Battleguard Howling and Rage are designed to help warriors.  Of the two, I like Rage better since it is a continuous trap card that boosts a monster’s attack points. Imagine Absolute Zero with 3500 AP.  The monster that is being attacked is neither being targeted or destroyed by this card, which gets around a bucket full of monster effects. 

The Bad:  Most of the bad cards earn their spot on the list by making you lose card advantage.  If that’s not bad enough, they also tend to be situational.  Forced Back only applies to normal and flip summons; Spiritual Wind Art, Super Rush Recklessly, and A Major Upset all require specific tributes.  Mispolymerization has minor potential as a CED against Shaddolls.  I suspect it will lose to the faster De-Fusion, despite that card’s talent for bringing back materials.  Cash Back gets a few points for being a counter-trap but then loses them to its situational play.  How many monster effects require the controller to pay life points?  
The trugliest of them all

The Trugly: Face it – most troll cards are continuous.  Cards like Skill Drain, Macro Cosmos, and Dimensional Fissure all say “You can’t do anything until you deal with me”.  Unlike cards you can only activate once, these cards take little skill.  Draw it; play it; and laugh.  

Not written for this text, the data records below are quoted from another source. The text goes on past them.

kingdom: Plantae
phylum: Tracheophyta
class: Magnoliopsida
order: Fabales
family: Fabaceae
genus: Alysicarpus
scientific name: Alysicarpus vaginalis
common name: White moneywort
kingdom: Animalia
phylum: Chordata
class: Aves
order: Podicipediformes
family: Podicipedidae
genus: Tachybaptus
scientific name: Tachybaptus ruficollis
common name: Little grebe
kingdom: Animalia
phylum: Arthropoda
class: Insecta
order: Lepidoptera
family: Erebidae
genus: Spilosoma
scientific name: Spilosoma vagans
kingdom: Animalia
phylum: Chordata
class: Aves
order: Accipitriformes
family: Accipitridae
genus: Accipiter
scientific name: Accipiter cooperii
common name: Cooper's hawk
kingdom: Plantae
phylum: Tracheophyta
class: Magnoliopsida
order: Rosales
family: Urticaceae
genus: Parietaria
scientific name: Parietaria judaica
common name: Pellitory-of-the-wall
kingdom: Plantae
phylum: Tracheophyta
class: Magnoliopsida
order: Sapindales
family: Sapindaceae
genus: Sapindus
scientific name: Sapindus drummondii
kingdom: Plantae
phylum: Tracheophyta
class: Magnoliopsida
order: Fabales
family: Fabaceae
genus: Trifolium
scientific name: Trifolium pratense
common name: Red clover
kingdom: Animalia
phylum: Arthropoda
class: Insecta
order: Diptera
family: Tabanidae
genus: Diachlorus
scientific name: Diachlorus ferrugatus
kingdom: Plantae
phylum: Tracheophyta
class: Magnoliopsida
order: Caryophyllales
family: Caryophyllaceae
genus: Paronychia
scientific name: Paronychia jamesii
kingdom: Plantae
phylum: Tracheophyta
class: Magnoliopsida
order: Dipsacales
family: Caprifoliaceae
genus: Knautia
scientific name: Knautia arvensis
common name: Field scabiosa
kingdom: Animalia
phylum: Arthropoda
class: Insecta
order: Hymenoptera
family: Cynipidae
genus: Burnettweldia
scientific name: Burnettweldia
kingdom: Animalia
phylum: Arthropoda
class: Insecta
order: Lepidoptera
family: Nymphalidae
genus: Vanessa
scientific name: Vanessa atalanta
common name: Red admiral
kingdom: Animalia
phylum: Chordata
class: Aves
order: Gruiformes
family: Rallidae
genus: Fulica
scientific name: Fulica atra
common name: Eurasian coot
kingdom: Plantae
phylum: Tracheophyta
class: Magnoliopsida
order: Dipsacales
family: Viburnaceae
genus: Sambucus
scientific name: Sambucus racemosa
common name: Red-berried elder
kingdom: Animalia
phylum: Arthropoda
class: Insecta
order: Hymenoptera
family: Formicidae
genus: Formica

The trugly return cards are also continuous traps.  This list includes Dice-nied, Ordeal of a Traveler, and Begone, Knave.   The first two are too strange even for me.  Begone, Knave, on the other hand, has always piqued my curiosity.  The card made a brief appearance with Mist Valley Falcon.  Declare an attack, put B Knave in your hand, attack, and then reset B Knave.  I would call the experience infuriating and ineffectual.